The example perm requires length 6 or more, because the biggest moved element is 5.
sequence = [1, 2, 0, 3, 5, 4]
perm = Perm(sequence)
assert perm.sequence() == perm.sequence(6) == sequence
assert perm.sequence(7) == sequence + [6]
apply on vector[edit | edit source]
The result of applying a permutation on a sequence in natural order looks like the inverse of the permutation.
assert perm.apply_on_vector(['0', '1', '2', '3', '4', '5']) == ['2', '0', '1', '3', '5', '4']
assert perm.apply_on_vector(['0', '1', '2', '3', '4', '5', '6']) == ['2', '0', '1', '3', '5', '4', '6']
assert perm.inverse.sequence() == [2, 0, 1, 3, 5, 4]
p = Perm([3, 1, 4, 2, 0])
p.apply_on_vector(['0', '1', '2', '3', '4']) == ['4', '1', '3', '0', '2']
assert r.inverse.sequence() == [4, 1, 3, 0, 2]
periodic permutations[edit | edit source]
A periodic permutation moves an infinite number of elements, but with a repeating pattern.

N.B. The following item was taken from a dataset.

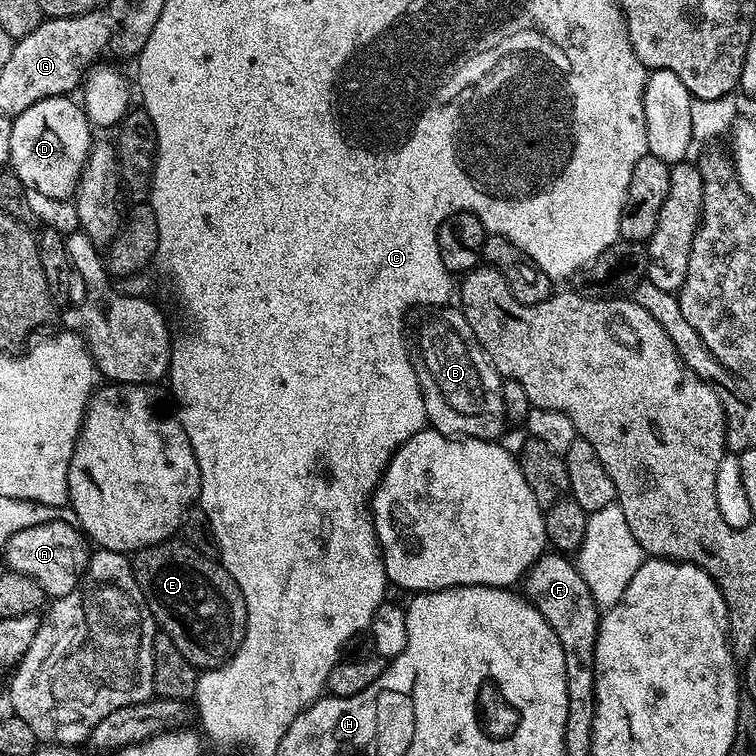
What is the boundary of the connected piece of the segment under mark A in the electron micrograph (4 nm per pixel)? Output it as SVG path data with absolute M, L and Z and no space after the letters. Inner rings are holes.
M56 520L14 533L2 548L2 554L11 571L34 578L42 586L45 597L59 598L79 586L88 569L90 544L75 523Z

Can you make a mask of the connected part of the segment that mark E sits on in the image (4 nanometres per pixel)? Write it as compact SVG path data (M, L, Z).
M183 539L141 548L131 557L132 573L150 606L156 627L169 636L198 670L220 668L240 649L246 634L246 602L223 564L204 557Z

Most attributes are those of the smallest corresponding finite permutation.
The new attribute perilen is the period length.
cycles = [[3, 4]]
p5 = Perm(cycles, 5)
p10 = Perm(cycles, 10)
For both permutations order is 2, cycles is [[3, 4]] and mapping is {3: 4, 4: 3}.
These are the results of p5.sequence(20) and p10.sequence(20):
[0, 1, 2, 4, 3, 5, 6, 7, 9, 8, 10, 11, 12, 14, 13, 15, 16, 17, 19, 18]
[0, 1, 2, 4, 3, 5, 6, 7, 8, 9, 10, 11, 12, 14, 13, 15, 16, 17, 18, 19]
cycles_dynamic is a method only for periodic permutations, and shows the cycles for a given length:
assert p5.cycles_dynamic(20) == [[3, 4], [8, 9], [13, 14], [18, 19]]
assert p10.cycles_dynamic(20) == [[3, 4], [13, 14]]
Schoute permutations and Walsh permutations (see WalshPerm) are periodic.